A line counts if it contains the word "disqualified" at least once. State how many such lines the records contain, giving the number alone.

——

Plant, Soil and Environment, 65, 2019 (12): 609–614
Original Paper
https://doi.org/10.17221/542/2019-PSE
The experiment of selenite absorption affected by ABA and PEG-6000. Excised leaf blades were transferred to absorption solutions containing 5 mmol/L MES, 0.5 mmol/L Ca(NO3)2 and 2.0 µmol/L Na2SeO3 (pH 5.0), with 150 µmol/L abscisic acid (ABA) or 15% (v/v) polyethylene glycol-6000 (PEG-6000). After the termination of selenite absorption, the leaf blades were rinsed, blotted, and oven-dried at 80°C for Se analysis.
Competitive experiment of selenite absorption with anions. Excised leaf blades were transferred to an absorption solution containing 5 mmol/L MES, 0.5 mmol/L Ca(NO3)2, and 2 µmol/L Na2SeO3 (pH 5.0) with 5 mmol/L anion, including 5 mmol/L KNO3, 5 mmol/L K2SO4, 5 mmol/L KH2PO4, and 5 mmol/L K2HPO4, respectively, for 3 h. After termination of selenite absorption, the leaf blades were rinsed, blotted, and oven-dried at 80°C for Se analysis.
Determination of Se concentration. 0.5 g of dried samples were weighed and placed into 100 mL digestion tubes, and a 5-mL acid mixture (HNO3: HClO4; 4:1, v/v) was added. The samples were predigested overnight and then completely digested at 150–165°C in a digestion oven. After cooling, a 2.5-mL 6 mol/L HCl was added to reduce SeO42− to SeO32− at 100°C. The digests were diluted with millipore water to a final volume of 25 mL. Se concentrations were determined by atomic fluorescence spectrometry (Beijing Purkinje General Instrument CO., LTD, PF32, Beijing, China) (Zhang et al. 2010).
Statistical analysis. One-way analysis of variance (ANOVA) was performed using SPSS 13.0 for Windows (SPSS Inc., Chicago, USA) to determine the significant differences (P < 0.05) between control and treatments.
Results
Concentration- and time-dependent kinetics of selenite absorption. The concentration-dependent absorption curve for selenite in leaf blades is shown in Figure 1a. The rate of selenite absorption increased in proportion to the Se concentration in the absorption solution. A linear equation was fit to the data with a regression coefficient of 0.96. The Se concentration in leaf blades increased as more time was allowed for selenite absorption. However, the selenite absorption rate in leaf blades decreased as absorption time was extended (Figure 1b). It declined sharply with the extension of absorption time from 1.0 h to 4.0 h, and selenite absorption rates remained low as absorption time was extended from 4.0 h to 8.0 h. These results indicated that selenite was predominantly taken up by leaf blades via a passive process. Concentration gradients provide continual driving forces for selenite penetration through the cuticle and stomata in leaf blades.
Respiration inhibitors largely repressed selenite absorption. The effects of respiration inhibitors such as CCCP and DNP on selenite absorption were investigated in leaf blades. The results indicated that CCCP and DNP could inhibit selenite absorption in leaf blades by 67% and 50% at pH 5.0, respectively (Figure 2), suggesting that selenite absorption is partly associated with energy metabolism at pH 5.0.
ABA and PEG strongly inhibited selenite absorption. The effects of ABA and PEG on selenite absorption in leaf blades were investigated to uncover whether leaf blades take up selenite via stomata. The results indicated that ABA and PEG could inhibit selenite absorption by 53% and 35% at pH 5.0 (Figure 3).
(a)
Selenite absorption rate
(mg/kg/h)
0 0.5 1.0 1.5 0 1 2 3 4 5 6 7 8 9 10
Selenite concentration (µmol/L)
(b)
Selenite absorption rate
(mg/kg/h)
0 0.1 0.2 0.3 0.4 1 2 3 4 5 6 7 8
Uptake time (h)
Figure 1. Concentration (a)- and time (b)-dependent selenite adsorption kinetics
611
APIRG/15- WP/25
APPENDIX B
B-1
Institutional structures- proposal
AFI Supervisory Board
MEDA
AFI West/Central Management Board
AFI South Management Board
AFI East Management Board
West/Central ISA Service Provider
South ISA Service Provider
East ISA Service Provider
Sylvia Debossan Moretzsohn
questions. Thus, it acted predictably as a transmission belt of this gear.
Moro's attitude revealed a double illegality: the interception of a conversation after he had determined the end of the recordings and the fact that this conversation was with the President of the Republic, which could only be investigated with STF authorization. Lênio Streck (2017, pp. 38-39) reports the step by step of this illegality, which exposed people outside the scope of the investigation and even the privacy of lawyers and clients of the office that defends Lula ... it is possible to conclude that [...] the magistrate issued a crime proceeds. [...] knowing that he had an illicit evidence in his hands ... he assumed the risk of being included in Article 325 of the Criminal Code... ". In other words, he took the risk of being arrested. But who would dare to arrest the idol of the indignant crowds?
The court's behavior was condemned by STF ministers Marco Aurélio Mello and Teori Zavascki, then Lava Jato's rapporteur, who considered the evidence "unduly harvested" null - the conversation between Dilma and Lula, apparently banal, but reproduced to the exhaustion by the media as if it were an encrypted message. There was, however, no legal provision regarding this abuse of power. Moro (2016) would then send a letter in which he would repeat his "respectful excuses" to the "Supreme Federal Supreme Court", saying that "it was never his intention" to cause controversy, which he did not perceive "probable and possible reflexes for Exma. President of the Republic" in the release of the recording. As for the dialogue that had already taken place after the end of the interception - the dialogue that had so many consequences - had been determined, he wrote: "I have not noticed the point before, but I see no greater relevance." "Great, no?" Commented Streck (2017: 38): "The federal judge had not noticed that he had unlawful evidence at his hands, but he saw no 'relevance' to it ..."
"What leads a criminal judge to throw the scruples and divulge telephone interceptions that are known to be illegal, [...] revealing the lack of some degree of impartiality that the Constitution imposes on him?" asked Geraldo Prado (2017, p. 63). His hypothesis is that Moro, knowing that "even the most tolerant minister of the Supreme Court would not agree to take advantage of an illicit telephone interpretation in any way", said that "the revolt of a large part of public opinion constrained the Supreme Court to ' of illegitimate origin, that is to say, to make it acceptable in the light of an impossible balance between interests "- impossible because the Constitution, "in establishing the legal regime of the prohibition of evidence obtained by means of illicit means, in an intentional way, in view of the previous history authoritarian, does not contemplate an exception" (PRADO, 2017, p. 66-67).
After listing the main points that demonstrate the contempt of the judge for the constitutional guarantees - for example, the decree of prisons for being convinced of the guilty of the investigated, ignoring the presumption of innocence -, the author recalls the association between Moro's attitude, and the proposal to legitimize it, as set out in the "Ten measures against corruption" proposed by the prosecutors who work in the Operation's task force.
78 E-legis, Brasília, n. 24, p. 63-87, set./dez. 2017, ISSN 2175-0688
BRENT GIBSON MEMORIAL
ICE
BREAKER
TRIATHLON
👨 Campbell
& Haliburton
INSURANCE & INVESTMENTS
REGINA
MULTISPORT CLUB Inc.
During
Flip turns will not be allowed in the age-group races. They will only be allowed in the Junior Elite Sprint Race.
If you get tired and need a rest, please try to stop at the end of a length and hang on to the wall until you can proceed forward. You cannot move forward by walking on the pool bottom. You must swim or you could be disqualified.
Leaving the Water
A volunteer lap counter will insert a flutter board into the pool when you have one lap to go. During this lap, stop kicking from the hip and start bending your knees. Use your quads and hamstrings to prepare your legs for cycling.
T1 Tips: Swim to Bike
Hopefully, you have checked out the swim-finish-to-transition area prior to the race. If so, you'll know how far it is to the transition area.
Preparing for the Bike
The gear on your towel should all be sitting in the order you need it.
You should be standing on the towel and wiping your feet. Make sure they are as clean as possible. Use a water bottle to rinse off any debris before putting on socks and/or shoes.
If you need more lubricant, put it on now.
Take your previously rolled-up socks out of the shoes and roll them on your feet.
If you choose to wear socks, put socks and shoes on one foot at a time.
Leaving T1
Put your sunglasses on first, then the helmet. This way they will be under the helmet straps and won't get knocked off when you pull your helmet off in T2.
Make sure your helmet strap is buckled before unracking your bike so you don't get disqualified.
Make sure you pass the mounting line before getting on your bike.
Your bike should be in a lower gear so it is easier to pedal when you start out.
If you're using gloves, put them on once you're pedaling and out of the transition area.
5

——

→ **Output of the exercise**:
2